ASSIGNMENT:
In the data below, how many lines contain the word "Climate"? Answer with the number alone.

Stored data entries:
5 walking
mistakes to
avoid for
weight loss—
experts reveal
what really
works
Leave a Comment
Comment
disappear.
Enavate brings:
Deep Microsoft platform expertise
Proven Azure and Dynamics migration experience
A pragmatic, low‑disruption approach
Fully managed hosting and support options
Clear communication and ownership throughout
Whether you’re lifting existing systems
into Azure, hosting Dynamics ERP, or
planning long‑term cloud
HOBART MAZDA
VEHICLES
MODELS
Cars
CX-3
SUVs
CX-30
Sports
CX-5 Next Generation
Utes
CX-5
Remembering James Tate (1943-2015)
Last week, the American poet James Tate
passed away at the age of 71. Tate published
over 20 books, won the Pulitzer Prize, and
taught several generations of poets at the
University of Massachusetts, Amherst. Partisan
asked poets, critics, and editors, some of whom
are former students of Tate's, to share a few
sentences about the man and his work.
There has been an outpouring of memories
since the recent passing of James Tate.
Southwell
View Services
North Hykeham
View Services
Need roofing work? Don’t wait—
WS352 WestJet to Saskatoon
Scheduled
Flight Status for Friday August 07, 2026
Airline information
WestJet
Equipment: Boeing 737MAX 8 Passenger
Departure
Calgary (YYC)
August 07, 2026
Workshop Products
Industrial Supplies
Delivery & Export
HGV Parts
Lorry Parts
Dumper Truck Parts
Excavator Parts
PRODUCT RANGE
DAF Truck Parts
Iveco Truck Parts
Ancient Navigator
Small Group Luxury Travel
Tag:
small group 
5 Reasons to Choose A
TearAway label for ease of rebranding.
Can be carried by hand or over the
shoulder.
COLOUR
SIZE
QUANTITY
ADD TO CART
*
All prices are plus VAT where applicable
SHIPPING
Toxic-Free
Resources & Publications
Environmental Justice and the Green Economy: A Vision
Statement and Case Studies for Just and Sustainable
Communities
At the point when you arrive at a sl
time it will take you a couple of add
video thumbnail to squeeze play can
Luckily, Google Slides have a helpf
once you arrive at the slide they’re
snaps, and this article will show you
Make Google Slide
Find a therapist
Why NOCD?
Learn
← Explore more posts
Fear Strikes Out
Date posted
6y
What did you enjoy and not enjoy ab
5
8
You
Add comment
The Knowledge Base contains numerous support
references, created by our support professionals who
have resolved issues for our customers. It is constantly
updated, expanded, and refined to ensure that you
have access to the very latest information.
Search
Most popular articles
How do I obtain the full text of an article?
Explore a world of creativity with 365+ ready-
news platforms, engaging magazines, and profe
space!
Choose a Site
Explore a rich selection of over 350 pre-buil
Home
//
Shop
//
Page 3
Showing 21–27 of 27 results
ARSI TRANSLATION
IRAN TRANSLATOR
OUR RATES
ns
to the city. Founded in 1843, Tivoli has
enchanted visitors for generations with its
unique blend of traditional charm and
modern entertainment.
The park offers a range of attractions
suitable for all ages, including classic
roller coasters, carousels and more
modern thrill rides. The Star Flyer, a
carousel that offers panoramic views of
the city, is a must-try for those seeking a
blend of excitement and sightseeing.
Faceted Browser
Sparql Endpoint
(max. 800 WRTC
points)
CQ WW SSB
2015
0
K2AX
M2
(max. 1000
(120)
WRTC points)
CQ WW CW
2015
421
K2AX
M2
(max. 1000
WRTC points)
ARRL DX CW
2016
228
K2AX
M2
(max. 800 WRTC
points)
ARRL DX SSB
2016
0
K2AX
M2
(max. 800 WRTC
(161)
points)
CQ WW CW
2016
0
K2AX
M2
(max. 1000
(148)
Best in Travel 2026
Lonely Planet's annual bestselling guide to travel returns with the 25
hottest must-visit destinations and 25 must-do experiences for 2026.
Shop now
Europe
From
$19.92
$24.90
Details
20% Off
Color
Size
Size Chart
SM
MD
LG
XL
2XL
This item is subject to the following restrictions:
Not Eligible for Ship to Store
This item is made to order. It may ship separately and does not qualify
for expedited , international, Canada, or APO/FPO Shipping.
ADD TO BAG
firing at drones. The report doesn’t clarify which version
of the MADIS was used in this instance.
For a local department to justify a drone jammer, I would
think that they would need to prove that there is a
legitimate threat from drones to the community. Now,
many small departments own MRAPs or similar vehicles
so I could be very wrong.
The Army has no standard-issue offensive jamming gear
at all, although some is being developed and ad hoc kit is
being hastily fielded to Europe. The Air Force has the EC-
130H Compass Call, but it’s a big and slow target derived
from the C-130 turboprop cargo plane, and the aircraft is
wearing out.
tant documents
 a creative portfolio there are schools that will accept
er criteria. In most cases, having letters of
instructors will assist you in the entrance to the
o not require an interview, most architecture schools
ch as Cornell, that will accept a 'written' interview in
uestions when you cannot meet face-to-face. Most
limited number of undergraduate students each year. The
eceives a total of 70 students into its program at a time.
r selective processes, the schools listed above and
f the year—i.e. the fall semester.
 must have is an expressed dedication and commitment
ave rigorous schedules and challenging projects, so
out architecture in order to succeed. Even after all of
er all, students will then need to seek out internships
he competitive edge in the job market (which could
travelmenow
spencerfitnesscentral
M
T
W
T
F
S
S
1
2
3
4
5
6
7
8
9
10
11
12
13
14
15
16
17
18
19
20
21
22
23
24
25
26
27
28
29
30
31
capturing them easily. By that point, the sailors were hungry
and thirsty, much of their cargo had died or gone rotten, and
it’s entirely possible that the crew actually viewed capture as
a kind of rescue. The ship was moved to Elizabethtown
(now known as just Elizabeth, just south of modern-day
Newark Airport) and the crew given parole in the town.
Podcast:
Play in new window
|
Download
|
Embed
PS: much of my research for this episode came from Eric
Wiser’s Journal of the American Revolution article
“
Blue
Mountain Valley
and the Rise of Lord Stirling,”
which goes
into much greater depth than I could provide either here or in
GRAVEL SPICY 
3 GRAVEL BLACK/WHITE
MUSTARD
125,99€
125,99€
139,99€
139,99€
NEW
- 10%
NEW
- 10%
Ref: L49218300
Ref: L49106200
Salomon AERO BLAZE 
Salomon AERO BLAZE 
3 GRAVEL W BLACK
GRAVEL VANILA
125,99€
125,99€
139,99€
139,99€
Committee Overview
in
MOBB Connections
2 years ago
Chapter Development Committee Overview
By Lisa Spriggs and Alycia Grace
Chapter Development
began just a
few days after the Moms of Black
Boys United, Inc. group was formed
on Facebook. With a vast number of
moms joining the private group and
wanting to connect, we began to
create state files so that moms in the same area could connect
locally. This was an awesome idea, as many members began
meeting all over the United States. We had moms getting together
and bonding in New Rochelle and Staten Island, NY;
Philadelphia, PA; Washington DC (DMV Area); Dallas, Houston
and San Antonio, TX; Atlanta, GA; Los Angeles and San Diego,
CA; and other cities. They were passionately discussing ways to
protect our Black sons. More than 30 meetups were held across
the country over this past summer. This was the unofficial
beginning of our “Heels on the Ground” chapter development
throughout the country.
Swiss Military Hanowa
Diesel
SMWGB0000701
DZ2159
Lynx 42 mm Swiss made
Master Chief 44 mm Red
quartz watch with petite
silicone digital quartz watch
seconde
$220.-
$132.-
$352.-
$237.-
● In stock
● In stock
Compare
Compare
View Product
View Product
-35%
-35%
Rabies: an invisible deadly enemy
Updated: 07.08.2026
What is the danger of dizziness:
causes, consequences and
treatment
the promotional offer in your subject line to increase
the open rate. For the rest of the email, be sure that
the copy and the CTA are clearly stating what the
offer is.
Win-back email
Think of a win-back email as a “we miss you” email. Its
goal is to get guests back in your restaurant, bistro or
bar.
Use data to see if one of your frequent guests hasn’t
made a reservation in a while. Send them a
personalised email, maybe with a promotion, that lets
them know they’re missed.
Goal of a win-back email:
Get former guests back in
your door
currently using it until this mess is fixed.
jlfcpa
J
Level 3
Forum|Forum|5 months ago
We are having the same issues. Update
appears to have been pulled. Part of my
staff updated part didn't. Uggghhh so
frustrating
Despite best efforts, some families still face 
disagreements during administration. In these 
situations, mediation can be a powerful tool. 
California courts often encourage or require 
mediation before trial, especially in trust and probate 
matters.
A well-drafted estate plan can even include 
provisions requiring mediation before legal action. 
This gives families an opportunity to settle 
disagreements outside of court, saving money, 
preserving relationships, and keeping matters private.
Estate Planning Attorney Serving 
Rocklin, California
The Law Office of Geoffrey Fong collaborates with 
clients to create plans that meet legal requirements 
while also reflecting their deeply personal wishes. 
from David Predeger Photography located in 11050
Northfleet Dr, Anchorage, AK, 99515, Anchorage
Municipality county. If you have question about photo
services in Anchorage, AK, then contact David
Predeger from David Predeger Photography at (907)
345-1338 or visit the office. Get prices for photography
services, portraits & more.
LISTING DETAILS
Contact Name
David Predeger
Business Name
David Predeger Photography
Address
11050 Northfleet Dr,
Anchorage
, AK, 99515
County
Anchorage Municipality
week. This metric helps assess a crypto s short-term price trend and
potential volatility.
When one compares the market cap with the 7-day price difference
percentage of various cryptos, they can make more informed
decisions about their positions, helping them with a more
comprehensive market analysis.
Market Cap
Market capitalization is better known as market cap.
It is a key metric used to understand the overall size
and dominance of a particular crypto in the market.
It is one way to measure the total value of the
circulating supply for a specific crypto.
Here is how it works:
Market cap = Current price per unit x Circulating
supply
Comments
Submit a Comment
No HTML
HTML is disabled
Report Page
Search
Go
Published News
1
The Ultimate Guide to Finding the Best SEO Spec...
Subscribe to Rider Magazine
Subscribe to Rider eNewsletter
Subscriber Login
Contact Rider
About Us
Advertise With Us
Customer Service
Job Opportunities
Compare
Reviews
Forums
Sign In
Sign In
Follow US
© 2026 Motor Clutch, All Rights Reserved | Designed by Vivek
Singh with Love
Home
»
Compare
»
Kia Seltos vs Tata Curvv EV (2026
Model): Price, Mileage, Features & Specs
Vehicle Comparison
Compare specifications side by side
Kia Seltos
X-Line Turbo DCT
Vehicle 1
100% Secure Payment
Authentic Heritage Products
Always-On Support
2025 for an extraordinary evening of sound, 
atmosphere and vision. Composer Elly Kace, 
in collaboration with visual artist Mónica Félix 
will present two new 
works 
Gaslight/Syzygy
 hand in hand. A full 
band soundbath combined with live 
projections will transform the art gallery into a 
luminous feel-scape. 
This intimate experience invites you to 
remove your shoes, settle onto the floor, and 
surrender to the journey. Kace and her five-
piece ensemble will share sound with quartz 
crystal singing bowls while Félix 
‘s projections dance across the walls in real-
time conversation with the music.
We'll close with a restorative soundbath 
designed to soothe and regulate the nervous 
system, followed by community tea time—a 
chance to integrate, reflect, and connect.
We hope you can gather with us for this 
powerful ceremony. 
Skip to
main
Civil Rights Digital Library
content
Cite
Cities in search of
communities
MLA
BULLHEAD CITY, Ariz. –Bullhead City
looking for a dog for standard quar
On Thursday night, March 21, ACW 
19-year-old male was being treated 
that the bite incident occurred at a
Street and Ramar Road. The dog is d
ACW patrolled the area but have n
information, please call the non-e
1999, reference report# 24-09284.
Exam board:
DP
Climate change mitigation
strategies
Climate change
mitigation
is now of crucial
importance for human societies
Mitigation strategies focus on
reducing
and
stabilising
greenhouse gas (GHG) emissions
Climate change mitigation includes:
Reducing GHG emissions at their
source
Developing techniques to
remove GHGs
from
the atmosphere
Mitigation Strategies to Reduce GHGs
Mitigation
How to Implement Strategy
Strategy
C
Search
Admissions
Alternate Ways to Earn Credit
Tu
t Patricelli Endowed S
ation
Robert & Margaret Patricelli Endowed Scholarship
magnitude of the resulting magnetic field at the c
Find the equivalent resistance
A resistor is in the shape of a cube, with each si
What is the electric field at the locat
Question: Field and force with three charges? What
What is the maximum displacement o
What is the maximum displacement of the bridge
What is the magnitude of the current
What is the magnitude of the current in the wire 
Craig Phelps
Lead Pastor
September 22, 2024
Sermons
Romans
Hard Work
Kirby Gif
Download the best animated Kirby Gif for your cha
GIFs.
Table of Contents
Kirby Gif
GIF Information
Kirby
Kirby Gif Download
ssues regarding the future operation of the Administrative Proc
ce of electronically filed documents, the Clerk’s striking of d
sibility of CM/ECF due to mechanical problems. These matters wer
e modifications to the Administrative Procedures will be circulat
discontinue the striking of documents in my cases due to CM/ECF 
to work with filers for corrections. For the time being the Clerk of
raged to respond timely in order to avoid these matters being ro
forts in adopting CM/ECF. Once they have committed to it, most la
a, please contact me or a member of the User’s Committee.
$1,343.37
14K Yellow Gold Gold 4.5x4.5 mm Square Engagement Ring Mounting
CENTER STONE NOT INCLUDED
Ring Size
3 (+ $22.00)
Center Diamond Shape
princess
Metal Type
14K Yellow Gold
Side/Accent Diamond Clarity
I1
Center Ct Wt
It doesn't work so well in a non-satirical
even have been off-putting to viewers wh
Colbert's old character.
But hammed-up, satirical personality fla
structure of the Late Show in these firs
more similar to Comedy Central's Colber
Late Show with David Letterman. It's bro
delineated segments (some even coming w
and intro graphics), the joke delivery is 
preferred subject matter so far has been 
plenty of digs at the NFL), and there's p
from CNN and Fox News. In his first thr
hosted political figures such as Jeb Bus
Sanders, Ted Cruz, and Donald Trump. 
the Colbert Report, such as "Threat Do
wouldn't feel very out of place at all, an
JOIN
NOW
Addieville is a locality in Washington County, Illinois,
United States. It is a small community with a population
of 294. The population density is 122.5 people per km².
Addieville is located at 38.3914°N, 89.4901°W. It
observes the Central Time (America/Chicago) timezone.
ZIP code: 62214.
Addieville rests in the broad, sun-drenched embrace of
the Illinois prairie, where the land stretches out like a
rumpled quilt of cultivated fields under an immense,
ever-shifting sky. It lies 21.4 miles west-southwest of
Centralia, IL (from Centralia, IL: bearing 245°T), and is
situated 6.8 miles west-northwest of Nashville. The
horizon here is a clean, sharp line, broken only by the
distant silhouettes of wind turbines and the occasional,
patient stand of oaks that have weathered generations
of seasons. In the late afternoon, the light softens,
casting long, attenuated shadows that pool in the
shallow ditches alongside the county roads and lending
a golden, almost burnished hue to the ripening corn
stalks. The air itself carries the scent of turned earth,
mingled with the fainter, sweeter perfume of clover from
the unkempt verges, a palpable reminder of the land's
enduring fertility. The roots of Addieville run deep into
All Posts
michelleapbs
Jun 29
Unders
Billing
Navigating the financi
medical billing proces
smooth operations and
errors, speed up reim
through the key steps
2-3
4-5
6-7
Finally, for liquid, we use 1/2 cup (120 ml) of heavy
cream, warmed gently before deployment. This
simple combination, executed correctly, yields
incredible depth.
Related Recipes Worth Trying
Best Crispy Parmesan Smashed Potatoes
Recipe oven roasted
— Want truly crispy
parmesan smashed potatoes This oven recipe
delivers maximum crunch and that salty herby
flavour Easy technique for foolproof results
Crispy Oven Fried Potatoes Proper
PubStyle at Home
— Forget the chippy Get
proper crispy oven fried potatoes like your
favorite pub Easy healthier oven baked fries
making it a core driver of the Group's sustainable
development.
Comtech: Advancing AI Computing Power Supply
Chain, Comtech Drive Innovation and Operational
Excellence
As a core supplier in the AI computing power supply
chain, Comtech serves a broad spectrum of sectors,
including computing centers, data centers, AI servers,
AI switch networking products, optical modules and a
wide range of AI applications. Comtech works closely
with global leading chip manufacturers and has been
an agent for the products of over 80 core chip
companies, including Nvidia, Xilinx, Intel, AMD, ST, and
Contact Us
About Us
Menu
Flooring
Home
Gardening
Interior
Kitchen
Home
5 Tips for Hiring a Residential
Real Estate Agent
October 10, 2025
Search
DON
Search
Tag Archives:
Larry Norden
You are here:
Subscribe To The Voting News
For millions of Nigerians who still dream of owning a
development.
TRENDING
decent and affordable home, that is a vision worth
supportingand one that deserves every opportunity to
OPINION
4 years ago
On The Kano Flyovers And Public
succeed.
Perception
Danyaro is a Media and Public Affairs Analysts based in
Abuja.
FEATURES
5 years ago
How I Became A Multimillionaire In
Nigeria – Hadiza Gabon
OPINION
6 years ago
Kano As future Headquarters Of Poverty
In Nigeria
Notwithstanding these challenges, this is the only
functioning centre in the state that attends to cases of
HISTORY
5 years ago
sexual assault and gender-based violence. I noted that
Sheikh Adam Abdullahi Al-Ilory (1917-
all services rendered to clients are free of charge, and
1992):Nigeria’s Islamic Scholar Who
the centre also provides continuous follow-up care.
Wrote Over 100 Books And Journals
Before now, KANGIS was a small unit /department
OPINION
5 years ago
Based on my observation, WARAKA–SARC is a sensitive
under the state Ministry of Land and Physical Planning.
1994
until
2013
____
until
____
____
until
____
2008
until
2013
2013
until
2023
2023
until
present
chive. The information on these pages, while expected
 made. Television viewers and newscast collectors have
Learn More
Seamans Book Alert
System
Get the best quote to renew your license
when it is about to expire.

TASK RESULT:
3